Top of Materials provided

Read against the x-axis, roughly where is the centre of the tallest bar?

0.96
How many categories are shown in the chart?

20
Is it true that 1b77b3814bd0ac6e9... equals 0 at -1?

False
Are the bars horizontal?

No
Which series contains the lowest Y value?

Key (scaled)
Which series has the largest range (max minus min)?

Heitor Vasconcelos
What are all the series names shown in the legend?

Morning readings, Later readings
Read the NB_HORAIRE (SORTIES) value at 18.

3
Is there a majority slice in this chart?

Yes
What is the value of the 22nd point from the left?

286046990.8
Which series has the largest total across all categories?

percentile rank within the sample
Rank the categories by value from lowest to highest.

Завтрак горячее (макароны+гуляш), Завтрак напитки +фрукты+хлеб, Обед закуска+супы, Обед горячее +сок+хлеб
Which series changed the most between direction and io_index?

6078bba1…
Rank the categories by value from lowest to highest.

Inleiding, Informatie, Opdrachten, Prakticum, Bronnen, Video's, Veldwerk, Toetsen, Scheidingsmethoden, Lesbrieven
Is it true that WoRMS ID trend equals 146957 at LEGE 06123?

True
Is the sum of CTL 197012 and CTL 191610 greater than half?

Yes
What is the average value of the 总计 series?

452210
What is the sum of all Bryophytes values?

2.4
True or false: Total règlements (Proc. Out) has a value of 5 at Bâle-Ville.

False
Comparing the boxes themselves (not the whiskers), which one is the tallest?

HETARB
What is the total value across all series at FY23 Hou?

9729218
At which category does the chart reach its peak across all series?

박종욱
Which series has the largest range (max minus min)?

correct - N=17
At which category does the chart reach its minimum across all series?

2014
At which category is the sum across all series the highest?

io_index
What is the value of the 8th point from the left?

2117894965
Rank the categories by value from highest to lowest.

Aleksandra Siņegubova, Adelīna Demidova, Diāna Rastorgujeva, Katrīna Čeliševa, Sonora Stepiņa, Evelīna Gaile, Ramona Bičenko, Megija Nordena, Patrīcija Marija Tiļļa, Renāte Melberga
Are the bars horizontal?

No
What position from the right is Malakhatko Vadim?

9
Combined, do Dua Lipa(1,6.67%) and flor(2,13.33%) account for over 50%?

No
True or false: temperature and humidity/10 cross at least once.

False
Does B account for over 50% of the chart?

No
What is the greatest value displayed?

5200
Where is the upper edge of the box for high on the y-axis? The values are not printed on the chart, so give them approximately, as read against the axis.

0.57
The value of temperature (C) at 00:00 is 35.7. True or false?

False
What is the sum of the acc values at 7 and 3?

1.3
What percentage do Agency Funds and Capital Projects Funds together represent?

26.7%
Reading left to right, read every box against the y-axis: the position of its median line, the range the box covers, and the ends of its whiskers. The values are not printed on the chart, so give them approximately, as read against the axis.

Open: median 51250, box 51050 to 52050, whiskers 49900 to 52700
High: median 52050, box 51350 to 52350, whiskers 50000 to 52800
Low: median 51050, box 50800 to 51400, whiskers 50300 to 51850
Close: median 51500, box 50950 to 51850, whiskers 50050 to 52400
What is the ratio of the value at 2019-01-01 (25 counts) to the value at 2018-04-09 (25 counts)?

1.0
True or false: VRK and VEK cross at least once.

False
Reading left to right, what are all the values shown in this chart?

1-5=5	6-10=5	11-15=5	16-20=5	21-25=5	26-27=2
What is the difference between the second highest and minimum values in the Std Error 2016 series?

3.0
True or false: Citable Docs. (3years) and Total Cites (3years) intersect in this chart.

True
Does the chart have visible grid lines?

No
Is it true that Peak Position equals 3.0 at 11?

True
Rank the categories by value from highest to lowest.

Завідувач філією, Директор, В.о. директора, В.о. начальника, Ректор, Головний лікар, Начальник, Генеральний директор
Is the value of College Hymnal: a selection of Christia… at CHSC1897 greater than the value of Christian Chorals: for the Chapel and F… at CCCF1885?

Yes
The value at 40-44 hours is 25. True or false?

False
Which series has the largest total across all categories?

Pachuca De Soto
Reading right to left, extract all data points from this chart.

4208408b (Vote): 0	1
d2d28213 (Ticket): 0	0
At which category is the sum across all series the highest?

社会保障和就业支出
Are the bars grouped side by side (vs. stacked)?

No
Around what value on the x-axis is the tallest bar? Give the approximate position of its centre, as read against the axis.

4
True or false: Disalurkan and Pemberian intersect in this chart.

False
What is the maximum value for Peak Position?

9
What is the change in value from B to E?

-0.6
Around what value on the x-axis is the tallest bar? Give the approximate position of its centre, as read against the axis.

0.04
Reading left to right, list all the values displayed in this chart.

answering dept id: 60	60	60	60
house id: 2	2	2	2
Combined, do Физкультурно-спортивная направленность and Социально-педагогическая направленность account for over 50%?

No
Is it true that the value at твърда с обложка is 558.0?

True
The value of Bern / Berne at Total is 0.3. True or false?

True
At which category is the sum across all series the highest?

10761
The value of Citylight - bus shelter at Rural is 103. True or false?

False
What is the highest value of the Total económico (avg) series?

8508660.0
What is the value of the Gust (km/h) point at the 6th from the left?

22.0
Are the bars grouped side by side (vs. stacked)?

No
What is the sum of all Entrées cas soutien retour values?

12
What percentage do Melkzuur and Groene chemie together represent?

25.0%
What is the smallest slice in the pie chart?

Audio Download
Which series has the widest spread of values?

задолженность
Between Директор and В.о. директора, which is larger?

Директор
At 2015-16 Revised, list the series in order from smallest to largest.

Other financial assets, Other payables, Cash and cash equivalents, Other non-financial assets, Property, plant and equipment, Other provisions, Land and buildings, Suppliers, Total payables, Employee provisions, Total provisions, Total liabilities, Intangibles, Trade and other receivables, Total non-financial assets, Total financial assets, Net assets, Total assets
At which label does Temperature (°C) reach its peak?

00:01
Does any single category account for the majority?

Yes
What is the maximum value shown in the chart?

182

Bottom of Materials provided

**Task directions:**
Please set down every one of the lines above again, unchanged.

**Written response:**
Read against the x-axis, roughly where is the centre of the tallest bar?

0.96
How many categories are shown in the chart?

20
Is it true that 1b77b3814bd0ac6e9... equals 0 at -1?

False
Are the bars horizontal?

No
Which series contains the lowest Y value?

Key (scaled)
Which series has the largest range (max minus min)?

Heitor Vasconcelos
What are all the series names shown in the legend?

Morning readings, Later readings
Read the NB_HORAIRE (SORTIES) value at 18.

3
Is there a majority slice in this chart?

Yes
What is the value of the 22nd point from the left?

286046990.8
Which series has the largest total across all categories?

percentile rank within the sample
Rank the categories by value from lowest to highest.

Завтрак горячее (макароны+гуляш), Завтрак напитки +фрукты+хлеб, Обед закуска+супы, Обед горячее +сок+хлеб
Which series changed the most between direction and io_index?

6078bba1…
Rank the categories by value from lowest to highest.

Inleiding, Informatie, Opdrachten, Prakticum, Bronnen, Video's, Veldwerk, Toetsen, Scheidingsmethoden, Lesbrieven
Is it true that WoRMS ID trend equals 146957 at LEGE 06123?

True
Is the sum of CTL 197012 and CTL 191610 greater than half?

Yes
What is the average value of the 总计 series?

452210
What is the sum of all Bryophytes values?

2.4
True or false: Total règlements (Proc. Out) has a value of 5 at Bâle-Ville.

False
Comparing the boxes themselves (not the whiskers), which one is the tallest?

HETARB
What is the total value across all series at FY23 Hou?

9729218
At which category does the chart reach its peak across all series?

박종욱
Which series has the largest range (max minus min)?

correct - N=17
At which category does the chart reach its minimum across all series?

2014
At which category is the sum across all series the highest?

io_index
What is the value of the 8th point from the left?

2117894965
Rank the categories by value from highest to lowest.

Aleksandra Siņegubova, Adelīna Demidova, Diāna Rastorgujeva, Katrīna Čeliševa, Sonora Stepiņa, Evelīna Gaile, Ramona Bičenko, Megija Nordena, Patrīcija Marija Tiļļa, Renāte Melberga
Are the bars horizontal?

No
What position from the right is Malakhatko Vadim?

9
Combined, do Dua Lipa(1,6.67%) and flor(2,13.33%) account for over 50%?

No
True or false: temperature and humidity/10 cross at least once.

False
Does B account for over 50% of the chart?

No
What is the greatest value displayed?

5200
Where is the upper edge of the box for high on the y-axis? The values are not printed on the chart, so give them approximately, as read against the axis.

0.57
The value of temperature (C) at 00:00 is 35.7. True or false?

False
What is the sum of the acc values at 7 and 3?

1.3
What percentage do Agency Funds and Capital Projects Funds together represent?

26.7%
Reading left to right, read every box against the y-axis: the position of its median line, the range the box covers, and the ends of its whiskers. The values are not printed on the chart, so give them approximately, as read against the axis.

Open: median 51250, box 51050 to 52050, whiskers 49900 to 52700
High: median 52050, box 51350 to 52350, whiskers 50000 to 52800
Low: median 51050, box 50800 to 51400, whiskers 50300 to 51850
Close: median 51500, box 50950 to 51850, whiskers 50050 to 52400
What is the ratio of the value at 2019-01-01 (25 counts) to the value at 2018-04-09 (25 counts)?

1.0
True or false: VRK and VEK cross at least once.

False
Reading left to right, what are all the values shown in this chart?

1-5=5	6-10=5	11-15=5	16-20=5	21-25=5	26-27=2
What is the difference between the second highest and minimum values in the Std Error 2016 series?

3.0
True or false: Citable Docs. (3years) and Total Cites (3years) intersect in this chart.

True
Does the chart have visible grid lines?

No
Is it true that Peak Position equals 3.0 at 11?

True
Rank the categories by value from highest to lowest.

Завідувач філією, Директор, В.о. директора, В.о. начальника, Ректор, Головний лікар, Начальник, Генеральний директор
Is the value of College Hymnal: a selection of Christia… at CHSC1897 greater than the value of Christian Chorals: for the Chapel and F… at CCCF1885?

Yes
The value at 40-44 hours is 25. True or false?

False
Which series has the largest total across all categories?

Pachuca De Soto
Reading right to left, extract all data points from this chart.

4208408b (Vote): 0	1
d2d28213 (Ticket): 0	0
At which category is the sum across all series the highest?

社会保障和就业支出
Are the bars grouped side by side (vs. stacked)?

No
Around what value on the x-axis is the tallest bar? Give the approximate position of its centre, as read against the axis.

4
True or false: Disalurkan and Pemberian intersect in this chart.

False
What is the maximum value for Peak Position?

9
What is the change in value from B to E?

-0.6
Around what value on the x-axis is the tallest bar? Give the approximate position of its centre, as read against the axis.

0.04
Reading left to right, list all the values displayed in this chart.

answering dept id: 60	60	60	60
house id: 2	2	2	2
Combined, do Физкультурно-спортивная направленность and Социально-педагогическая направленность account for over 50%?

No
Is it true that the value at твърда с обложка is 558.0?

True
The value of Bern / Berne at Total is 0.3. True or false?

True
At which category is the sum across all series the highest?

10761
The value of Citylight - bus shelter at Rural is 103. True or false?

False
What is the highest value of the Total económico (avg) series?

8508660.0
What is the value of the Gust (km/h) point at the 6th from the left?

22.0
Are the bars grouped side by side (vs. stacked)?

No
What is the sum of all Entrées cas soutien retour values?

12
What percentage do Melkzuur and Groene chemie together represent?

25.0%
What is the smallest slice in the pie chart?

Audio Download
Which series has the widest spread of values?

задолженность
Between Директор and В.о. директора, which is larger?

Директор
At 2015-16 Revised, list the series in order from smallest to largest.

Other financial assets, Other payables, Cash and cash equivalents, Other non-financial assets, Property, plant and equipment, Other provisions, Land and buildings, Suppliers, Total payables, Employee provisions, Total provisions, Total liabilities, Intangibles, Trade and other receivables, Total non-financial assets, Total financial assets, Net assets, Total assets
At which label does Temperature (°C) reach its peak?

00:01
Does any single category account for the majority?

Yes
What is the maximum value shown in the chart?

182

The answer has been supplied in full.